Three major rates decisions in one week

The week’s main news will be the meetings on the issue of the benchmark interest rate of the Bank of Japan, the Bank of England, and the U.S. Fed. Find out what awaits us at these meetings, what the central banks will look at, and what possible decisions they will make in this article.

Key Intakes

  • Rising yields may affect the BOJ’s decision to control the yield curve.
  • Market expectations and current yields give a high probability of the U.S. Fed key rate pause.
  • The slowing U.K. annual inflation is the main reason for continuing the pause.

The week’s main news will be the meetings of the Bank of Japan, Bank of England, and the U.S. Federal Reserve on monetary policy and possible changes in the key rate. It is important to understand what macroeconomic indicators the central banks pay attention to.

Until the decision, the Bank of Japan has all eyes on 10-year bond yields.

The recent rise in global interest rates has the BOJ thinking about new yield curve control (YCC) measures that may be announced at the end of the 30 – 31 October policy meeting. The Bank of Japan (BOJ) uses YCC to support the economy to keep the 10-year Japanese government bond (JGB) yield at around 0%. In July, it raised the effective yield cap from 0.5% to 1.0% to allow long-term rates to rise further, reflecting higher inflation. Meanwhile, rising U.S. bond yields are dragging Japanese peers higher, making it harder for the BOJ to keep the country’s interest rates low, with 10-year bond yields approaching the 1% limit set in July.

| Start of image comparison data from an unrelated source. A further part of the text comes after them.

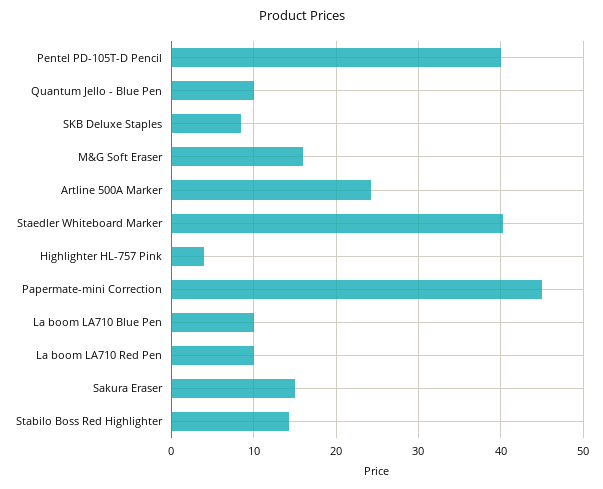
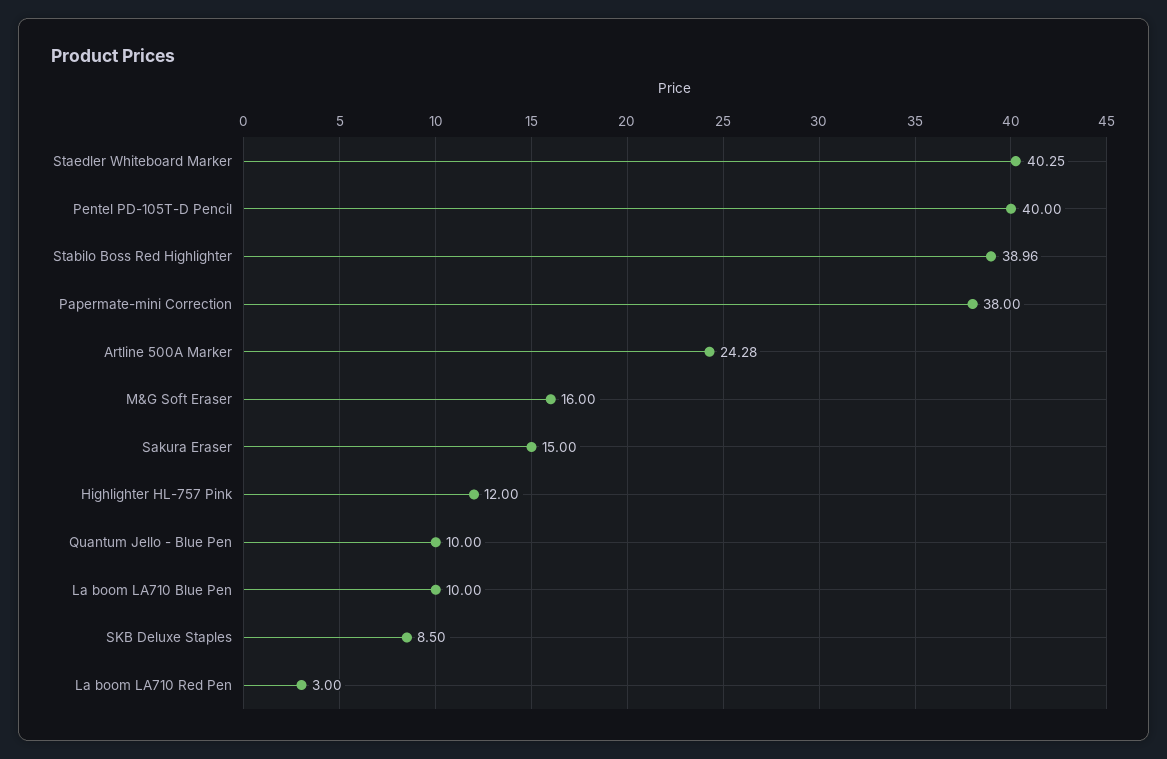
  {
    "Pentel PD-105T-D Pencil": 40,
    "Quantum Jello - Blue Pen": 10,
    "SKB Deluxe Staples": 8.5,
    "M&G Soft Eraser": 16,
    "Artline 500A Marker": 24.28,
    "Staedler Whiteboard Marker": 40.25,
-   "Highlighter HL-757 Pink": 4,
+   "Highlighter HL-757 Pink": 12,
-   "Papermate-mini Correction": 45,
+   "Papermate-mini Correction": 38,
    "La boom LA710 Blue Pen": 10,
-   "La boom LA710 Red Pen": 10,
+   "La boom LA710 Red Pen": 3,
    "Sakura Eraser": 15,
-   "Stabilo Boss Red Highlighter": 14
+   "Stabilo Boss Red Highlighter": 38.96
  }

The growing economic gap between Japan and the rest of the world puts severe pressure on the Japanese yen and increases imported inflation. Given the uncertainty over global growth and labour market conditions, the BOJ will likely abandon measures to move away from ultra-soft policy. But things could change dramatically if the 10-year JGB yield rises to around 0.9% at the beginning of the week. The BOJ may have to take action, said Kar Yong Ang, Octa analyst.

The Fed is expected to keep rates unchanged at its November meeting.

A week before the decision, the odds that the Fed will raise interest rates on 1 November appear to have decreased. It happens partly because long-term bond yields have risen slightly—10-year yields are now at 4.86%, up from 4.5% when the Fed last met to set policy. Besides, as assessed by the CME FedWatch Tool, market expectations currently give a 98% probability of keeping the rate on 1 November.

In addition, recent economic data suggest that inflation is generally declining, although not back to the 2% target. The latest employment data signal a slowdown in wage growth, which the Fed hoped for in a possible pause, said Octa analyst, Kar Yong Ang. Given all the factors, he added that if the U.S. Fed keeps the rate on hold, the U.S. dollar may show weakness in the short term.

The Bank of England is likely to extend its pause in November.

The Bank of England (BOE) will weigh up the latest data on wage growth and inflation before deciding what to do next with the bank rate, with the interest rate decision itself due on 2 November. Last month, the BOE made the surprise decision to leave borrowing costs unchanged at 5.25% for the first time in nearly two years.

According to the latest Consumer Prices Index (CPI) data from the Office for National Statistics (ONS) released on 18 October, the price growth in the U.K. was 6.7% year-over-year (YoY) in September vs 6.7% YoY and 6.8% YoY two months earlier. In terms of months, it was 0.5% Month-over-Month (MoM) vs 0.3% MoM and −0.4% MoM in September–August.

After falling last month, annual inflation remained unchanged in September, and it is moving further away from the area of the peak levels reached in October 2022 (11.1% yoy). The idea of slowing inflation is the main argument in favour of extending the pause for another month, said Octa analyst, Kar Yong Ang. He added that if the rate remains unchanged, we may see a local weakening of the national currency.

Decisions on monetary policy and key central bank rates aim to regulate the economy in the long term. If monetary policy is tightened, the exchange rate tends to appreciate. If it is loosened, the exchange rate tends to weaken. All three upcoming meetings have a soft, dovish tone. Use this information wisely.